**Extracted text:**
===============

Explainer: L1 vs. L2 vs. L3 Cache

Dyper

Posts: 17   +5
I want to hear how these layers overcome latency and how AMD’s upcoming unified cache will make the 12 and 16 core designs as fast as the 8 core Matisse CPU’s.
3700X is a great chip for audio and gaming but it dogs down in audio apps at a much lower usage level than a Intel Chips. Their 12 and 16 core chips scale the same way, more chips more latency. Unified cache will overcome this, but would love to hear how.
Fascinating topic for an end user like me. Cheerz.
 
  • Like
Reactions: Reehahs

BoboOOZ

Posts: 63   +53
I've had an AMD K6 II, with the cache located in a cartridge outside the processor. And then I had a K7 Duron with a much faster, but smaller on-chip L2 cache. Both were great value in their time...
 

neeyik

Posts: 1,294   +1,356
Staff member
  • Thread Starter Thread Starter
  • #4
I want to hear how these layers overcome latency and how AMD’s upcoming unified cache will make the 12 and 16 core designs as fast as the 8 core Matisse CPU’s.
The key to overcoming latency with cache (or any computing structure, for that matter) is hiding it underneath other parallel processes. The average access-to-use time for the various levels is non-linear: in Zen 2, L1 is roughly 5 to 7 cycles, L2 is about 14, and L3 is around 40. L1 and L2 cache is inclusive and private to a particular core, I.e. the contents are exclusive to the logic units in that core only. Only the L3 cache is accessible to other cores, but it's a victim cache, so it only stores data that's released from L2.

So let's say core #5 wants a particular piece of data - L1 cache is always checked first and if it's there, it gets used. If not, a check of L2 is skipped automatically, and the memory sub-system goes onto to work through L3, RAM, and eventually the main storage. The thread that required the data will be stalled until the information is available, but if SMT is enabled, the core can still be used to process another thread.

The branch predictor and other cache in the core also helps to mitigate this problem, by trying to determine what data is going to be required ahead of time, and holding branches in the cache until its needed and/or the data is ready.

As for unified cache, technically this just means it's not separated in any way (e.g. L1 is split cache, L2 is unified). L3 already is, by this definition, unified as there isn't a data/instruction/constants type of separation.

However, when we talk about Zen 3 and unified cache, this is referring to the fact that in Zen 2, cross-core access to L3 is confined to a CCX - so cores 0 to 3 in CCX 0 can directly access each other's L3; whereas cores 4 to 7 in CCX 1 can't. In order for, say, core 6 to access the L3 in CCX 0, the request has to be managed (along with the data flow), by the I/O processor.

The general expectation for Zen 3 is that either the management of the two CCX's L3 cache will be managed by a system within the CCD, or the chiplet will contain just a single 8 core CCX. Both methods reduce the overall latency, but former will be simpler to implement that the other.
 

corrosive23

Posts: 14   +32
Pentium 2 did NOT have an L2 cache on the motherboard. They were on the processor just not on the die. They were on the cartridge next to the die.


The chip on the side is the cache.

===============

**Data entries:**
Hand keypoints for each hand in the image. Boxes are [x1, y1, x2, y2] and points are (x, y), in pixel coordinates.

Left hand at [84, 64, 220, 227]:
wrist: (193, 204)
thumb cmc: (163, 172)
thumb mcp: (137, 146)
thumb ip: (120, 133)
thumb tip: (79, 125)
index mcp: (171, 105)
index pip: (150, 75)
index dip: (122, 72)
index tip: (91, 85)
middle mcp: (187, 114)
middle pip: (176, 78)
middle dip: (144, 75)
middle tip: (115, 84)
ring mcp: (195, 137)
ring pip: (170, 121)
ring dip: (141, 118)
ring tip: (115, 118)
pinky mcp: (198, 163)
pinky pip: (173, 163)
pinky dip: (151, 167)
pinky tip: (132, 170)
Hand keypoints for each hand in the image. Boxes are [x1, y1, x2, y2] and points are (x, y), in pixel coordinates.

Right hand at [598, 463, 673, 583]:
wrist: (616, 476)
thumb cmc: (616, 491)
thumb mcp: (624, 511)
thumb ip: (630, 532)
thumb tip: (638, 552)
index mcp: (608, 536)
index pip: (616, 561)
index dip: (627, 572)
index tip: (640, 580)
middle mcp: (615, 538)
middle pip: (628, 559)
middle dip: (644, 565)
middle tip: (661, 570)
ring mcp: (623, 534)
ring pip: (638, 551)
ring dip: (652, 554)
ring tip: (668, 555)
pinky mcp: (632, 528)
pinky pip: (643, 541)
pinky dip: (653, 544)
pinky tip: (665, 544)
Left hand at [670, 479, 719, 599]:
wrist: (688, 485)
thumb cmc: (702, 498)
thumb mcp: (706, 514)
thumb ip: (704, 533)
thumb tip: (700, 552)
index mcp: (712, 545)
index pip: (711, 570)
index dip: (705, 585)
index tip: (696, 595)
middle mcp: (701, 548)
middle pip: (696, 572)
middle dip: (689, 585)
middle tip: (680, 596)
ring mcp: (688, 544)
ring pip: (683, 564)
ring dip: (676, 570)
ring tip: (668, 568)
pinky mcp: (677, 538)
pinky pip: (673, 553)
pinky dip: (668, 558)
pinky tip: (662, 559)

===============

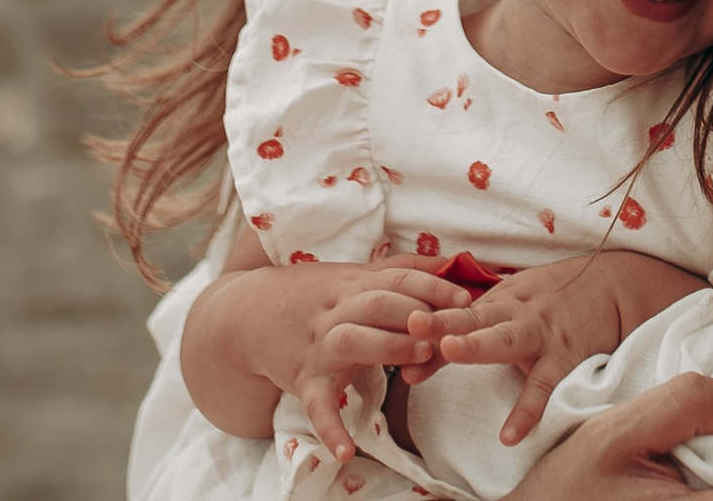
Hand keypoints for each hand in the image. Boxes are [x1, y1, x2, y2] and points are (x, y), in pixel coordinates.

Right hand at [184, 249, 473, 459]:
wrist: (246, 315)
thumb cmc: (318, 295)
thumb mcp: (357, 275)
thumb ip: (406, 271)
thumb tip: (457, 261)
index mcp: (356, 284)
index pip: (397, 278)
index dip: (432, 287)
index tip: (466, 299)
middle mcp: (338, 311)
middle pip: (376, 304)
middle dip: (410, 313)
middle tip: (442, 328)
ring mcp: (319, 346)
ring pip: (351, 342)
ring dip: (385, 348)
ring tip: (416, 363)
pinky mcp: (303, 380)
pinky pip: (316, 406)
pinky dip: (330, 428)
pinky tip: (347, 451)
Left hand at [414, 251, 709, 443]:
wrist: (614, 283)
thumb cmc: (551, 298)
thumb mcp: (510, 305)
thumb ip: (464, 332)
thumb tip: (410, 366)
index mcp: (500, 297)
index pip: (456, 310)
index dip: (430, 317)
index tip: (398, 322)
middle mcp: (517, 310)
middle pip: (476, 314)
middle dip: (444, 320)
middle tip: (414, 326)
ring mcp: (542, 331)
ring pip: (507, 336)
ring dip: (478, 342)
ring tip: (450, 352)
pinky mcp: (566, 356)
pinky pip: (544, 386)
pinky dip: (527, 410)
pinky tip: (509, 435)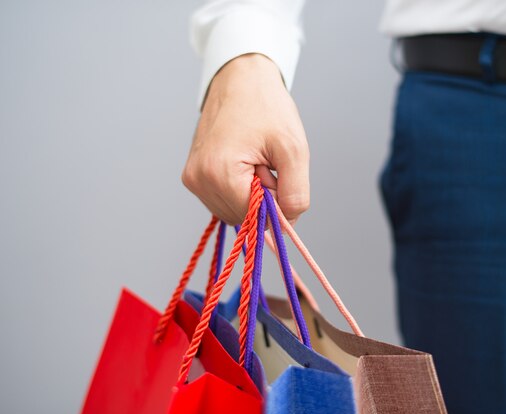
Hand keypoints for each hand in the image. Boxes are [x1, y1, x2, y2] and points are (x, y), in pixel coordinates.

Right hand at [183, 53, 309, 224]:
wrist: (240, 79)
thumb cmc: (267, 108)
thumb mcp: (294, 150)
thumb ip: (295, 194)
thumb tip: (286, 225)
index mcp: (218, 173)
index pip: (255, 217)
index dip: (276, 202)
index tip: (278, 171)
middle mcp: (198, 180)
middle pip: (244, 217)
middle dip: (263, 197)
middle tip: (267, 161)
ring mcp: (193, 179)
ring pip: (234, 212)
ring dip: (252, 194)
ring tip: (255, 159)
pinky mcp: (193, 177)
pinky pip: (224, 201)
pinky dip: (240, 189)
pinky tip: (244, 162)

===============

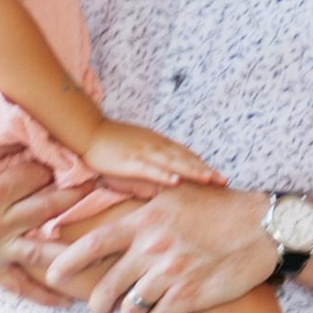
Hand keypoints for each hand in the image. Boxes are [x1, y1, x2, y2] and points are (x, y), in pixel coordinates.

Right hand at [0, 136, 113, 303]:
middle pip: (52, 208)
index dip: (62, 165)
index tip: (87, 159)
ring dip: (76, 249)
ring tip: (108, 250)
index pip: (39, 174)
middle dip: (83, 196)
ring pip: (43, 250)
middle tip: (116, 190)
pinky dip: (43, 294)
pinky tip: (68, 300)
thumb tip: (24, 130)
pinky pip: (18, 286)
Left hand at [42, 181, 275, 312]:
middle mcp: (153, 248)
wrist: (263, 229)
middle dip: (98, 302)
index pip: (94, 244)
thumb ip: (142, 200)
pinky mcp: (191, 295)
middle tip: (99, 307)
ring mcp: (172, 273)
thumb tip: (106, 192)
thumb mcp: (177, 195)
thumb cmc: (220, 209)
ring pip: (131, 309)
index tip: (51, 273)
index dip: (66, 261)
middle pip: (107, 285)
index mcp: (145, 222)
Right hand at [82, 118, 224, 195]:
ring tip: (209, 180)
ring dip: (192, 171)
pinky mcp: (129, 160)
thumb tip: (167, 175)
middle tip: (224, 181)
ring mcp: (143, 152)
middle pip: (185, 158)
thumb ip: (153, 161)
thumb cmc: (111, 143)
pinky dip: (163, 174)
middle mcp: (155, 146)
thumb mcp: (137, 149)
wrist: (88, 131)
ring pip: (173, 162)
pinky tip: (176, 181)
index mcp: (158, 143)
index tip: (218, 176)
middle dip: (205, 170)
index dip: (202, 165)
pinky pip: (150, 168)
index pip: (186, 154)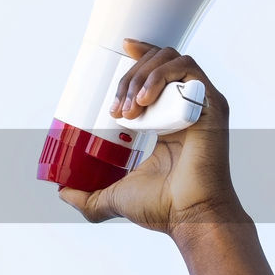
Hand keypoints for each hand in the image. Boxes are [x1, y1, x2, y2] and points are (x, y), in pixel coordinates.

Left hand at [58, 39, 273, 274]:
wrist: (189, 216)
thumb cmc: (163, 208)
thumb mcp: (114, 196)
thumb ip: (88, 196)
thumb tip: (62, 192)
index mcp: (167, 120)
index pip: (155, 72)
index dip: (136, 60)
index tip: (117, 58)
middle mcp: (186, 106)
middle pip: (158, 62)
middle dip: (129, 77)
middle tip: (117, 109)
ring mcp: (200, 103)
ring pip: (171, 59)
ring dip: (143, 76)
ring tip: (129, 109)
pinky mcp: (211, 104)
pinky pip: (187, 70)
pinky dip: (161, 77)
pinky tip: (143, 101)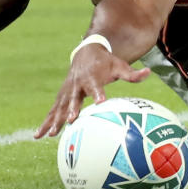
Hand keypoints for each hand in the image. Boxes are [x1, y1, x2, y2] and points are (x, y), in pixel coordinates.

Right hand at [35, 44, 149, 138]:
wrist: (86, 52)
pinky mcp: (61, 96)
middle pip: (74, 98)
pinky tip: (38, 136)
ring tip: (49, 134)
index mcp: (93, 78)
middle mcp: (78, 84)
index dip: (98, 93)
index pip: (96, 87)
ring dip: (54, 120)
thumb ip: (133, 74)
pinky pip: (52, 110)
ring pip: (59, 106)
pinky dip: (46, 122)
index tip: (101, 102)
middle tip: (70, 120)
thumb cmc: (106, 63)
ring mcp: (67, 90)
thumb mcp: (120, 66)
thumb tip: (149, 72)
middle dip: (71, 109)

===============

**Problems to solve:**
• a. Answer these questions about the CPU cache forum thread.
(i) In Zen 2, roughly how many cycles is the access-to-use time for L3?
(ii) What kind of cache is L3 described as, given that it only stores data released from L2?
(iii) According to corrosive23, where was the Pentium 2's L2 cache located?
• b. Proceed with the CPU cache forum thread, picking up after its final line.

**Results for each task:**
• a.
(i) Around 40 cycles.
(ii) A victim cache.
(iii) On the processor but not on the die, on the cartridge next to the die.

• b.
The original K6-2 had a 64 KB primary cache and a much larger amount of motherboard-mounted cache (usually 512 KB or 1024 KB but varying depending on the choice of the motherboard). The K6-III, with its 256 KB on-die secondary cache, re-purposed the variable-size external cache on the motherboard as the L3 cache. This scheme was termed "TriLevel Cache" by AMD. The L3 cache has a capacity of up to 2 MB.
 

Julio Franco

Posts: 8,662   +1,537
Staff member
Pentium 2 did NOT have an L2 cache on the motherboard. They were on the processor just not on the die. They were on the cartridge next to the die.
Correct, no one suggested L2 was on the motherboard. Pentium II and Celerons of that era came in a daughterboard.
 
  • Like
Reactions: Reehahs

Lew Zealand

Posts: 1,557   +1,547
TechSpot Elite
I have a 32K L2 cache card for a Mac IIci in a box around here somewhere. That was the first time I'd heard of the concept of a cache.

I also have a 1MB PCI Mac L2 cache card as a Christmas ornament from OWC. To think I'd spent $160 or so a half decade earlier to speed up my Mac by ~25% and by then they were trash to be added to another sale for free.

A clever way that CPU upgrade companies added G3 CPUs to older non-G3 Mac clones was to design a G3 CPU upgrade that slotted into the L2 cache slot. I have a 300 MHz one of those probably in the same box as the IIci cache card.
 

corrosive23

Posts: 14   +32
Correct, no one suggested L2 was on the motherboard. Pentium II and Celerons of that era came in a daughterboard.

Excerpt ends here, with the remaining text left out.